Probably the movie’s most famous scene is the duel sequence between young Clive Candy and Theo Kretschmar-Schulfdorff (Anton Walbrook), who’s been chosen to defend the honor of a German nobleman whom Candy punched out in a Berlin restaurant. Researching this scene, Pressburger found an old book of dueling protocol, which is replicated in scrupulous detail: the inspection of the combatants’ clothing, the formation marching, the proper commands to begin and end the combat, the positioning of the sabers point to point as the two men prepare to face off. This rich sense of formality extends to the filmmaking, with its beautiful symmetrical frames, its pregnant quiet as boot heels resonate on the wood floor. Yet as soon as the duel commences, Powell and Pressburger cut to an overhead shot and pull away, cross-fading to an exterior shot and leaving us to wonder what happens inside the building.

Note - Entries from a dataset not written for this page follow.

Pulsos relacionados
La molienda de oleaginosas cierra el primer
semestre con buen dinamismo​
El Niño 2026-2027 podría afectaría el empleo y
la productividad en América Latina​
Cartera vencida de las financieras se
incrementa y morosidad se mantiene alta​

This sort of thing didn’t make much sense to me when I saw the movie as a young man, but now it does. Back then I was more inclined to ridicule older people and their traditions, and thought I was mighty heroic for doing so; now I realize that the things I remember from years earlier—like this movie, for instance—are critically important, because they enable me to measure how much I have or haven’t changed. That’s not a comfortable position to maintain in a culture that prizes youth and lets history wither away as people hunch over their handheld devices, waiting for the next instant message. But time has a way of sorting that stuff out. “Let me tell you that in 40 years’ time you’ll be an old gentleman too!” fat old Clive Candy warns the cocky young officer in the opening sequence. The only justice in ageism is that its perpetrators inevitably become its victims.